I sort-of knew (or rather had read) about the Linux-isms problem, but I
did not realize that only two people work on x11-related stuff for FreeBSD.

I can definitely understand how you guys would have your hands full!
(You could in theory just "freeze" all x11-related stuff at some
working state/level, but then, obviously, there would be a growing
outcry, over time, about lack of support for the many _new_ graphics
cards that seem to arrive on a regular basis.)

>The reason that mesa hasn't been updated to the 
>8.0 branch in the ports tree is that this would kill support for 
>numerous legacy  graphics cards, and this would probably raise an outcry 
>from many, at least in the past that has been the case when something in 
>x11 land changes or breaks.

Yes.  I read some online material about this last night.  There was some-
thing someone had written about sheding support for many drivers for
ancient cards.  I assume that happened, but I think that what I read
said that r300 was just barely above the cutoff level.

>There is also a distinct lack of hardware, at least on my part, so I 
>can't test every graphics card under the sun to see if it still works.

Well, as I said, I'll be happy to send you an r300-based card if that
would be of any help.  In fact I already have one for you!  Just send
me your shipping address and I'll mail it to you.  (Recently, I foolishly
purchased an X800SE card off eBay, hoping that this might solve some
of the problems, but when it arived it proved useless to me because
for some reason it refuses to dispal any of the BIOS boot-up/POST
messages.  It is just fine however once some real operating system is
booted.  I'd be happy to just give you this card... not a loan, a gift...
because it is nothing but a doorstop for me, and it was so inexpensive
that it was not even worth shipping back for a refund.)

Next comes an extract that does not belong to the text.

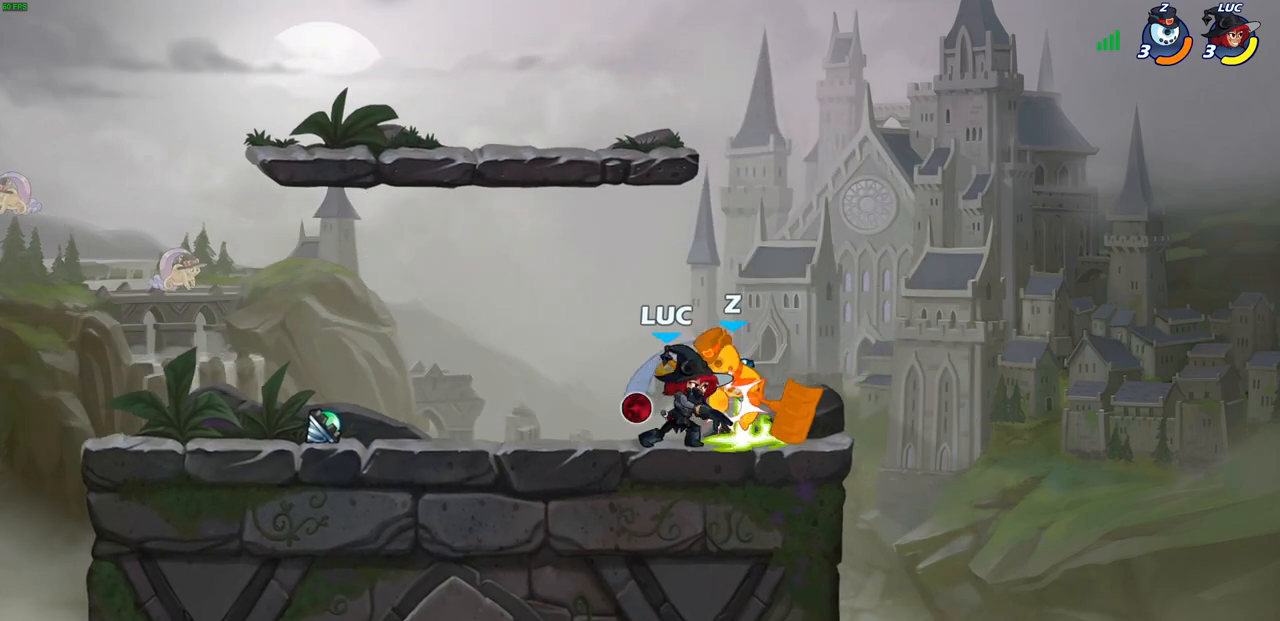
{"buttons": [], "left_stick": "right", "right_stick": "center", "events": [[17, "SQUARE", "down"], [117, "SQUARE", "up"], [183, "left_stick", "right"], [267, "R1", "down"], [267, "R2", "down"], [317, "CIRCLE", "down"], [367, "CIRCLE", "up"], [367, "R1", "up"], [367, "R2", "up"]]}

>With that said, have you tried the newer xorg distribution, by setting 
>WITH_NEW_XORG=yes in /etc/make.conf and recompile all xorg related 
>ports?  Does it work?

No.  I didn't know this was an option!  (Am I currently using "old"
xorg??)

Question:  How can I know which things are and are not "xorg related ports"?
Will the following command sequence give me a complete list?

  pkg_info | fgrep xorg | awk '{print $1}' | xargs -n 1 pkg_info -r

>Even better, can you also try the experimental 
>ports repository, and see if that works?

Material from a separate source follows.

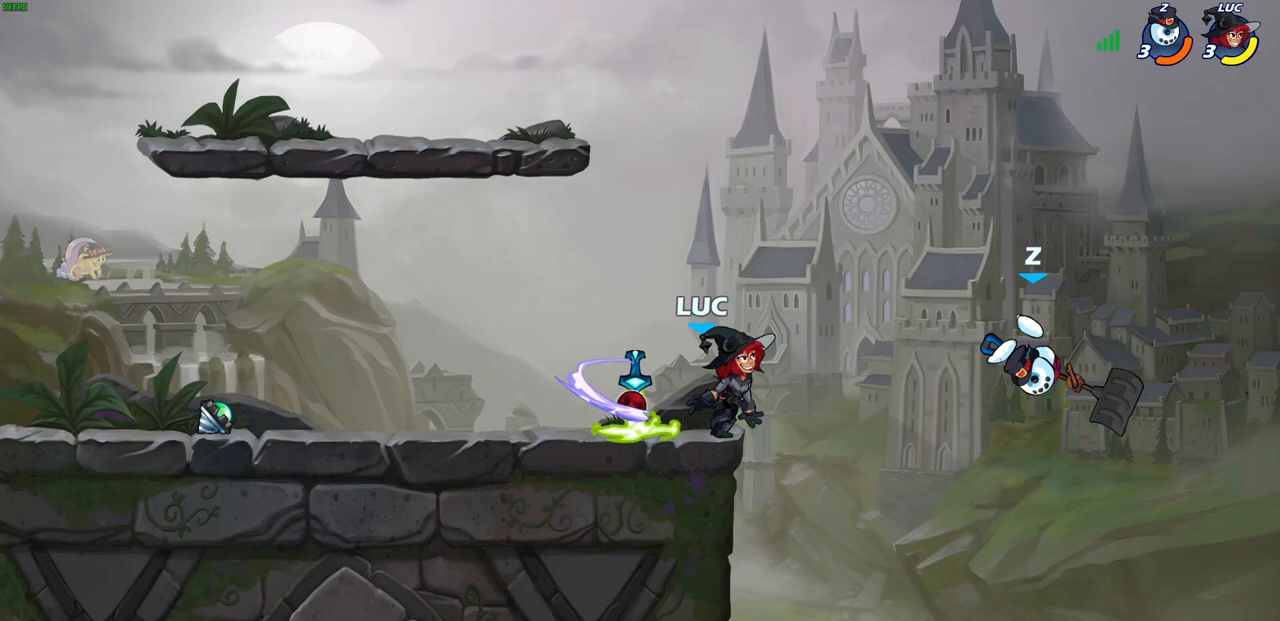
{"buttons": [], "left_stick": "right", "right_stick": "center", "events": []}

If I knew the first thing about it, then I might be able to give it a try.
But this is the first time I have ever even heard of such a thing.

>The latter will also give you mesa 8.0.

I have no particular reason to believe that the SIGSEGV problem will be
resolved by a newer Mesa release.  After all, I've seen the problem now
on both 7.4.4 and also 7.6.1.  But it is worth a try, I suppose.

>More information can be found here: http://wiki.freebsd.org/Xorg

OK.  I will have to ask you more about this off-list.

>With regards to gallium, I suggest you use google to find more 
>information.

I did (already).

But some of the stuff I found seemed to make no sense... at least to me.

>Perhaps http://en.wikipedia.org/wiki/Gallium3D will give 
>you some clues?

I read that already, but was not able to understand much of it.  (As I said,
I am not at all a graphics guy.)

But I am re-reading it now...

So, um, if I understand correctly "Mesa" currently contains:

      1)  code to implement an API called "Mesa3d", and...

      2)  code to implement a rather different API called "Gallium3D"

Is that correct?  (Assuming so, it really _is_ a bit confusing to someone
like me who is approaching all this stuff "cold", with no prior knowledge
about any of this stuff.)

So as far as applications go, they can elect to use one or the other API,
right?  I guess that the information (specifically the stack traceback)
that I included here:

    http://www.freebsd.org/cgi/query-pr.cgi?pr=ports/166163

does not really contain enough information to allow us to know which of these
two possible APIs the gthumb application is actually using, right?